-- Provided data follows --

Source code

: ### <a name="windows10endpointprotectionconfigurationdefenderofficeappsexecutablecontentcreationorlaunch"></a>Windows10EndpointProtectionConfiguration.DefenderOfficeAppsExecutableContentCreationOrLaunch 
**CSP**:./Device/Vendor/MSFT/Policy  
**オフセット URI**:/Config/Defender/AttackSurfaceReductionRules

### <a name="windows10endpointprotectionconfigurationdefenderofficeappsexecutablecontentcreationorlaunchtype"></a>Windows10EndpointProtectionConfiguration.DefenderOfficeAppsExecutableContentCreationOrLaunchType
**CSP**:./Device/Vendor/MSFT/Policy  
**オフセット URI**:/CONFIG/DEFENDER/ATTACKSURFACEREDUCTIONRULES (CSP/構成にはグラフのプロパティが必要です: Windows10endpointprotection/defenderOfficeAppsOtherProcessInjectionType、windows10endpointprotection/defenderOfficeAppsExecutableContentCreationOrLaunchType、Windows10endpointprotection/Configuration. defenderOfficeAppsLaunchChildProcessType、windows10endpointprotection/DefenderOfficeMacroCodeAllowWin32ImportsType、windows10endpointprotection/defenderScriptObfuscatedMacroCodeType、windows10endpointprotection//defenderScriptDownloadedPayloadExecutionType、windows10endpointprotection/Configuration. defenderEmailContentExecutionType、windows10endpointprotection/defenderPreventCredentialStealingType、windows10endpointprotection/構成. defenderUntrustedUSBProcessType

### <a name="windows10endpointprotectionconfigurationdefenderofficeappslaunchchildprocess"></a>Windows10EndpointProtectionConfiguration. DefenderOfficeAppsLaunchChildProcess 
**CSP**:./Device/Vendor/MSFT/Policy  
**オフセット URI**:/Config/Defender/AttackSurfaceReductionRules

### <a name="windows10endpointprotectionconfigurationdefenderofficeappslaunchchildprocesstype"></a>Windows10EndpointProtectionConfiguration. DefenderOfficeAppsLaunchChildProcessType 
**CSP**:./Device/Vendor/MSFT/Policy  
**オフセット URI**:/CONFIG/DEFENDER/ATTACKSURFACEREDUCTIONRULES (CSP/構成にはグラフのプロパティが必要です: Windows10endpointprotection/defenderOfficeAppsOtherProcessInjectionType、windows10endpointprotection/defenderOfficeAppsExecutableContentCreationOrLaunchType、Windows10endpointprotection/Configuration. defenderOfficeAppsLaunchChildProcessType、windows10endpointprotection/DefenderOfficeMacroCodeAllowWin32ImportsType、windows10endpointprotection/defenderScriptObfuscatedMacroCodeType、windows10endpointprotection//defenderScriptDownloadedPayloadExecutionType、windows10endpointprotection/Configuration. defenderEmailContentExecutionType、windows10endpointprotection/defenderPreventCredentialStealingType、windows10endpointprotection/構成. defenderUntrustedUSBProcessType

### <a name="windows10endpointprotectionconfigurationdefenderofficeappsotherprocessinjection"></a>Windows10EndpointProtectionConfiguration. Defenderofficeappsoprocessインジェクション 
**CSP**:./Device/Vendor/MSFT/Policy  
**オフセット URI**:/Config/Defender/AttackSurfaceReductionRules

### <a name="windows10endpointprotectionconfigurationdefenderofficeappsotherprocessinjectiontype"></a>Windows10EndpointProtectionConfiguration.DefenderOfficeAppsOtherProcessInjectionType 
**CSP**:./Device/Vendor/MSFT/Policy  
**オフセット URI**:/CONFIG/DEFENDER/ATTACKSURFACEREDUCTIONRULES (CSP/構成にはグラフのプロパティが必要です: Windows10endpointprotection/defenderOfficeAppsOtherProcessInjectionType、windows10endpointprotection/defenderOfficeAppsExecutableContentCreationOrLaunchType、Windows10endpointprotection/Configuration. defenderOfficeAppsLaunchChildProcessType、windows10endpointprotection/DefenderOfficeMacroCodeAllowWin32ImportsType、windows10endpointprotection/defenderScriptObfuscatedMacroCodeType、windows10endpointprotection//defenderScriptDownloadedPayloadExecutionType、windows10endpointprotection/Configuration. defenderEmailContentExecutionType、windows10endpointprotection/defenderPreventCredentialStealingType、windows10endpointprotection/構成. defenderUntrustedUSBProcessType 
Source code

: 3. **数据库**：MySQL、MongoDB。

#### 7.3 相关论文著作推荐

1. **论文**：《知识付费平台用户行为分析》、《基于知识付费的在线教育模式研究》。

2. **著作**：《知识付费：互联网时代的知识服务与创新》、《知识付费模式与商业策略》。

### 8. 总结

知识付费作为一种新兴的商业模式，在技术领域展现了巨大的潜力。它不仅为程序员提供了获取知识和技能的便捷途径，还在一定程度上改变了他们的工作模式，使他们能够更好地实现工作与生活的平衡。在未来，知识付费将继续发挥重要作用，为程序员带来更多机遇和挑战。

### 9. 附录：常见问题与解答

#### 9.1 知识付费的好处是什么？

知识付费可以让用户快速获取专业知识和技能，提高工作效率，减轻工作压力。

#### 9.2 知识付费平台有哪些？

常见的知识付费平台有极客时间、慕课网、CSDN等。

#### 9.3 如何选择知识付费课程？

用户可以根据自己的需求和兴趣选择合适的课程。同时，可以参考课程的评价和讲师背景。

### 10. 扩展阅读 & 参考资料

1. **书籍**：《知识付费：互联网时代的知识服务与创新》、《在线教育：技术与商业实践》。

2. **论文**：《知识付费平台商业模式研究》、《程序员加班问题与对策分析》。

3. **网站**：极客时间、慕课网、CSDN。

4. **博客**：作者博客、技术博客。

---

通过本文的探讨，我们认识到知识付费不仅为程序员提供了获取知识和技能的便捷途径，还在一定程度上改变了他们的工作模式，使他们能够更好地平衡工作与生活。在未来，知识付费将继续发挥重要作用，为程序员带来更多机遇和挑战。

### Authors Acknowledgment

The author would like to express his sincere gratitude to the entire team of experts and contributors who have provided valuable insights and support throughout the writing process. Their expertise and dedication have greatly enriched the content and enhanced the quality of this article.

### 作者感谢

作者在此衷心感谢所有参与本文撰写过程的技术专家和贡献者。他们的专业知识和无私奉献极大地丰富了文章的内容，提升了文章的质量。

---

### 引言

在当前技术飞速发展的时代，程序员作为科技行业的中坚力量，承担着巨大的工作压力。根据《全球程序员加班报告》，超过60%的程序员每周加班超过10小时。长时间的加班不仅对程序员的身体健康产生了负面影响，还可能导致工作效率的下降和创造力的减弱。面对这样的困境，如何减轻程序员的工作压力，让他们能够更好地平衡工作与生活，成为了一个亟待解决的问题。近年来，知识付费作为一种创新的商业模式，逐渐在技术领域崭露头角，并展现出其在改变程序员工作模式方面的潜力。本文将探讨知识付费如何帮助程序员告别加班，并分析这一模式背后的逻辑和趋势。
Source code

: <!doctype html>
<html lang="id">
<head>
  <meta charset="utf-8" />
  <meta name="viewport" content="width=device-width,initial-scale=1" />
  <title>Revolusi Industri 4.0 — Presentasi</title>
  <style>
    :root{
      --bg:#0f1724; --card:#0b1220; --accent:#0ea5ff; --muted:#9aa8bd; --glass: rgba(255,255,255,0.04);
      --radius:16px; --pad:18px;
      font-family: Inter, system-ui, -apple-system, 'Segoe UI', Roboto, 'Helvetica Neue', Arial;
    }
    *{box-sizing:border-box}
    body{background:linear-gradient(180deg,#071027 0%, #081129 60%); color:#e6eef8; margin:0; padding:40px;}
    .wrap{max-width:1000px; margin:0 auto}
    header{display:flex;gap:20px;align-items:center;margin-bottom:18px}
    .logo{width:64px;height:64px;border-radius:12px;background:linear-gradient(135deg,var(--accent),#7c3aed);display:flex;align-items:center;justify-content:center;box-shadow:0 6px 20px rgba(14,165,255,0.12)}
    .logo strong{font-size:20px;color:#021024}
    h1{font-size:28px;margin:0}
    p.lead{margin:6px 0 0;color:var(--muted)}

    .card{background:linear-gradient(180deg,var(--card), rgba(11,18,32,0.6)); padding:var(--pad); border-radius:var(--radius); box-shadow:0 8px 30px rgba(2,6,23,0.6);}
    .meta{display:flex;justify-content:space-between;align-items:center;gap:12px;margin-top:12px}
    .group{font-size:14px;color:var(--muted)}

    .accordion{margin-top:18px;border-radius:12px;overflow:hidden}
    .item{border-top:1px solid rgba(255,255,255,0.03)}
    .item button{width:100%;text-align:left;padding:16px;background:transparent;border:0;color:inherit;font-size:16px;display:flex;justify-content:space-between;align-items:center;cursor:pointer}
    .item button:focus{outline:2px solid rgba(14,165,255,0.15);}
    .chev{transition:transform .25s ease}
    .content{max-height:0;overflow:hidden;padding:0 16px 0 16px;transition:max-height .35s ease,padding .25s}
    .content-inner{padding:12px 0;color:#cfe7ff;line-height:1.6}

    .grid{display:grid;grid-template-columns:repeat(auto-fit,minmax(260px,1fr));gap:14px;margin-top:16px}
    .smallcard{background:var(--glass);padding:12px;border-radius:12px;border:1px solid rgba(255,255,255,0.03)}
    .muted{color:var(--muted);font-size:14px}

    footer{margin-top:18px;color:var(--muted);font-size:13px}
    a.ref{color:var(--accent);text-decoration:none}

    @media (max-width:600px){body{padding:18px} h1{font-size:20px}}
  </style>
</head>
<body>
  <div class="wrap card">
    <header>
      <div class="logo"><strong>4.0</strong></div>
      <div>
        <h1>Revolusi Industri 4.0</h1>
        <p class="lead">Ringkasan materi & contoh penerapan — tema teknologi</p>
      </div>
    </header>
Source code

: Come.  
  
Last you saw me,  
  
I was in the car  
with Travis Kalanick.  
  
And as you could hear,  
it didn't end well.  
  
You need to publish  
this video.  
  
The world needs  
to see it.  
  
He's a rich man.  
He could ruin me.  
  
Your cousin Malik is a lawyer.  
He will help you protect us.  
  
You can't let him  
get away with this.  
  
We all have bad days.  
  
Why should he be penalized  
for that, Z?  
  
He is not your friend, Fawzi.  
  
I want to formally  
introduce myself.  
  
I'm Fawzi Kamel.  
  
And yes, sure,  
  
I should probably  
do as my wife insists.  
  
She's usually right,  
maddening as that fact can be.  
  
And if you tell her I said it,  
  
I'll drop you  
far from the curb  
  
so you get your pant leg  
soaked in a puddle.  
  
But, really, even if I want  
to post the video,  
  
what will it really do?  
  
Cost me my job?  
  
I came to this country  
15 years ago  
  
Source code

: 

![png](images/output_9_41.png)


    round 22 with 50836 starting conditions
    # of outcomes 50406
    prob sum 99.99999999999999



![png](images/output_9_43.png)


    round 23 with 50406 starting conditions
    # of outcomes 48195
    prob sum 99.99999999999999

-- Provided data concluded --

- Assignment -
Looking at the data above, how many lines hold the word "want"? Respond with the number alone.

- Solution to this task -
2